Rússia tem dados da venda ilegal de petróleo do Estado Islâmico à Turquia.


O presidente turco Recep Tayyip Erdogan se comprometeu a renunciar se aparecerem provas da compra e venda de petróleo com o Estado Islâmico. A Rússia afirma que possui dados sobre a oferta ilegal de petróleo à Turquia, enquanto deixa claro que os utiliza “para lutar contra o terrorismo e não para demonstrar nada”.

Na Cúpula do Clima em Paris (França), Recep Tayyip Erdogan qualificou de “imorais” as acusações de que seu país compra petróleo da organização jihadista.

“Não somos tão desonestos a ponto de comprar petróleo dos terroristas. Se for demonstrado que assim temos feito, deixo meu posto. Se existe alguma prova, que apresentem: vamos vê-la”, disse o líder turco em declarações colhidas por TASS.

Durante a celebração da mesma cúpula, o presidente russo, Vladimir Putin, afirmou que Moscow tem “razões de peso” para crer que o avião militar russo Su-24 foi derrubado pela Turquia para proteger as ofertas de petróleo do Estado Islâmico.
“Temos todas as razões para supor que a decisão sobre a derrubada de nosso avião foi ditada pelo desejo de garantir a segurança destas vias de oferta de petróleo para o território turco, precisamente os portos onde é carregado nos petroleiros”, expressou o mandatário russo.

Além do que, Putin anunciou que os últimos dados que Rússia possui confirmam que “o petróleo chega em quantidades industriais desde os lugares de extração de petróleo controlados pelo Estado Islâmico até o território turco”.

“Os dados se utilizam para acabar com o Estado Islâmico, não para demonstrar nada”

Por outro lado, o porta-voz do presidente russo, Dmitri Peskov, assegurou que a informação sobre a compra por parte de Ankara do petróleo procedente do Estado Islâmico é necessária para a própria luta anti-terrorista e não para demonstrar a culpabilidade das autoridades turcas.

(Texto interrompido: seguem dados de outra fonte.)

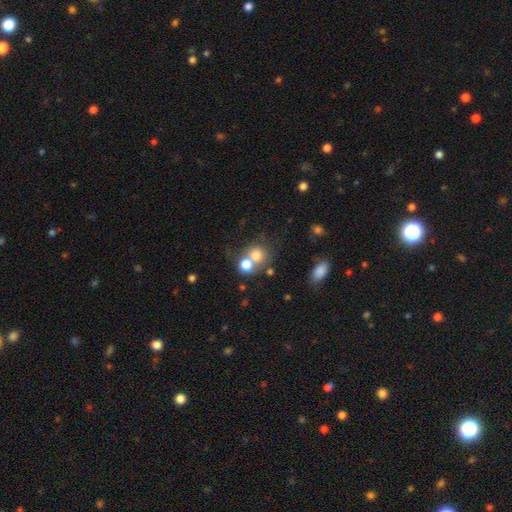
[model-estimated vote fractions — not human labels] A smooth galaxy with no disk features (73%) that is round (80%).

Vote fractions:
- Smooth or featured? smooth: 73% / featured or disk: 14% / star or artifact: 13%
- How rounded? round: 80% / in between: 19% / cigar-shaped: 1%
- Merging? merger: 48% / none: 39% / minor disturbance: 8% / major disturbance: 5%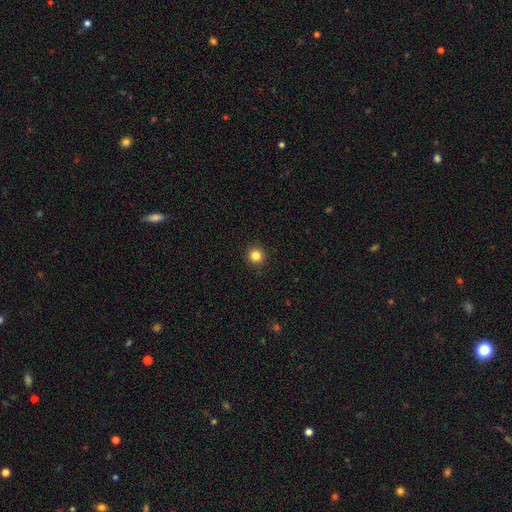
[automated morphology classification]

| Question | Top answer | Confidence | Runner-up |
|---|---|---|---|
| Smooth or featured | smooth | 84% | star or artifact (12%) |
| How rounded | round | 95% | in between (4%) |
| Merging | none | 93% | minor disturbance (4%) |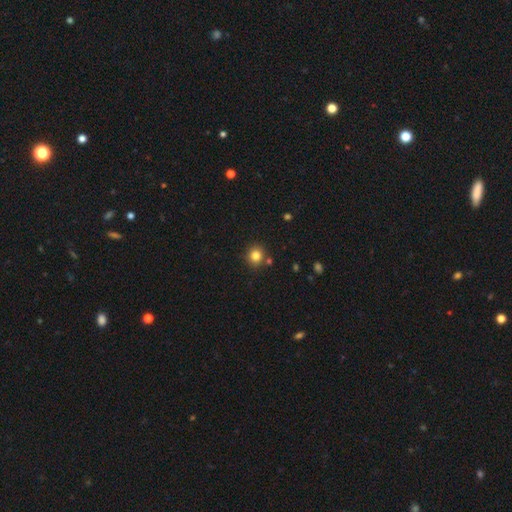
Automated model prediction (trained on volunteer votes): A smooth galaxy with no disk features (82%) that is round (88%). Merging: none (83%).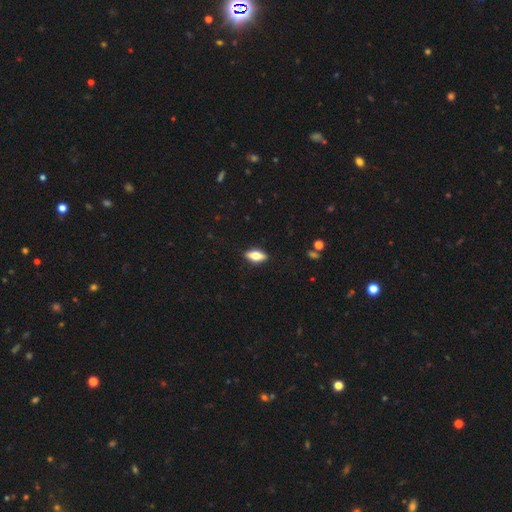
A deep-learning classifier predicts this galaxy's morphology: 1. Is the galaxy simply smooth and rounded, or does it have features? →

“Não é um anúncio novo. Em este caso, o mais importante é dispor da informação e utilizá-la no trabalho, que se concentra fundamentalmente não na demostração de algo senão na luta contra o terrorismo”, Peskov deixou bem claro.

Novas informações

Não é a primeira vez que se fala do suposto comércio de petróleo entre a Turquia e o Estado Islâmico. Segundo informaram no fim de outubro fontes da inteligência iraquiana citadas por TASS, os ingressos de venda pelo petróleo são uma importante fonte de financiamento para o movimento jihadista do Estado Islâmico, que obtêm milhões de dólares pela exportação e venda de petróleo no mercado negro turco.

“Nos últimos oito meses o Estado Islâmico conseguiu vender […] petróleo pelo valor de 800 milhões de dólares no mercado negro na Turquia. Esse petróleo do Iraque e da Síria é transportado em caminhões destes países através das fronteras turcas e se vende […] no mínimo 50 por cento mais barato que o preço internacional”, informou Mowaffak al Rubaie, deputado e ex-assessor de segurança nacional do Iraque, em exclusiva para RT.

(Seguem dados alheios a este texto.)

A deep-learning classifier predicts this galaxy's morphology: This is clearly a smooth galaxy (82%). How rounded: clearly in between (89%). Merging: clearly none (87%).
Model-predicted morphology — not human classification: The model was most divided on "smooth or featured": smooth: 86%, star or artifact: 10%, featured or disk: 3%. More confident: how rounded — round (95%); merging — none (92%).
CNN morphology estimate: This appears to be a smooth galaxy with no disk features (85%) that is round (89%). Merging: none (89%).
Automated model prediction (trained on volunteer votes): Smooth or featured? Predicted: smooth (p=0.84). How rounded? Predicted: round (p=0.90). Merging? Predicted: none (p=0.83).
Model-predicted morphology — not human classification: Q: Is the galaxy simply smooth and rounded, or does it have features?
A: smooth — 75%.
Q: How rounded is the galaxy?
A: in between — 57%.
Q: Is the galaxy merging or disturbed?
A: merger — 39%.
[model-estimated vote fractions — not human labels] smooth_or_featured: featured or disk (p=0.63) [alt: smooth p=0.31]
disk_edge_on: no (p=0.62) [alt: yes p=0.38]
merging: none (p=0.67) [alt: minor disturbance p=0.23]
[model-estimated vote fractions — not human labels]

De fato, a empresa do filho do próprio Erdogan pode estar involvida na compra e venda de petróleo ilegal dos terroristas, de acordo com a informação do ministro de Informação sírio, Omran al Zoubi, em uma entrevista concedida à agencia RIA Novosti.

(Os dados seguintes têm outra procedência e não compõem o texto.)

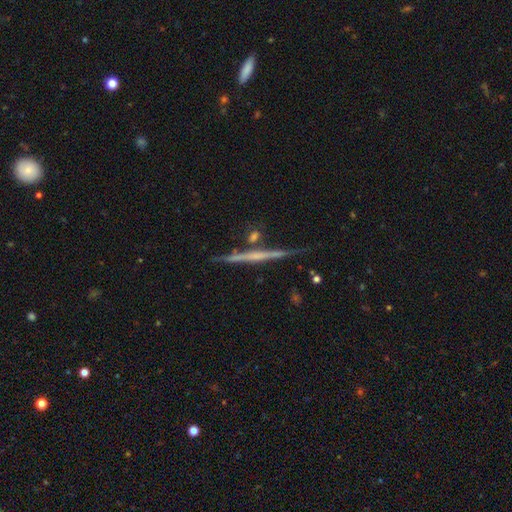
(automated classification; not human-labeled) A featured or disk galaxy (69%) viewed edge-on (97%) with no central bulge (75%). Merging: none (80%).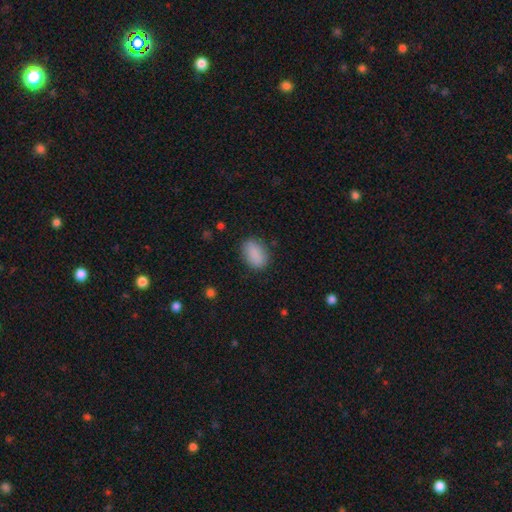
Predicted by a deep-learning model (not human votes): Overall: smooth (87%). How rounded: in between (86%). Merging: none (82%).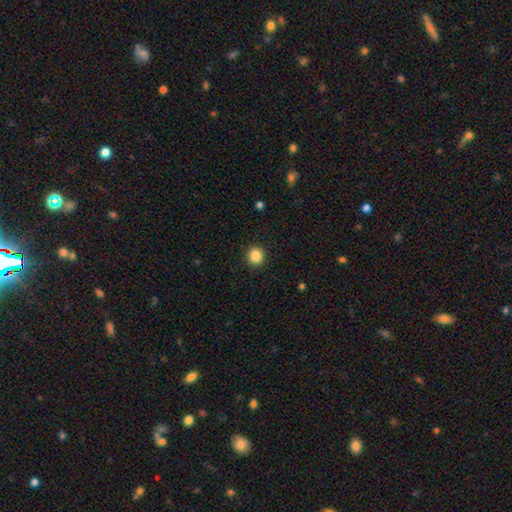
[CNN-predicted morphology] Smooth or featured?
  - smooth: 86% *
  - star or artifact: 10%
  - featured or disk: 4%
How rounded?
  - round: 92% *
  - in between: 7%
  - cigar-shaped: 1%
Merging?
  - none: 92% *
  - minor disturbance: 5%
  - major disturbance: 2%
  - merger: 1%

“Todo o petróleo fornecido por essa empresa é propriedade do filho de Recep Tayyip Erdogan. Além disso, não vendem somente petróleo, mas também trigo e antiguidades de valor histórico”, explicou o ministro.

Do Estado Islâmico a Turquia e Israel

Por outro lado, a mídia israelense ‘The Globes’ assegura que contrabandistas turcos e curdos compram petróleo roubado pelo Estado Islâmico no Iraque e Síria e vendem a outros países.

Nos últimos oito meses o Estado Islâmico tem conseguido vender petróleo pelo valor de 800 milhões de dólares no mercado negro na Turquia.

O Estado Islâmico vende até 40.000 barris de petróleo ao día, ganhando assim até 1,5 milhões de dólares a cada 24 horas. Um dos depósitos onde se produz petróleo bruto está localizado em Deir ez Zor, no Leste da Síria. Existem outros dois no Iraque, de acordo com a mesma fonte ‘The Globes’.

O petróleo chega à cidade de Zakho, no Curdistão iraquiano, próximo da fronteira com a Síria e Turquia. Nesta zona chegam mediadores desde Turquia e Israel para acertar o preço. Despois o petróleo cai nas mãos de uma rede de contrabando na Turquia para ser distribuido a vários portos e, posteriormente, aos clientes.

O interesse dos compradores tem raíz no baixo preço que oferece o Estado Islâmico: uns 35 dólares por barril, podendo chegar menos até dos 10 dólares.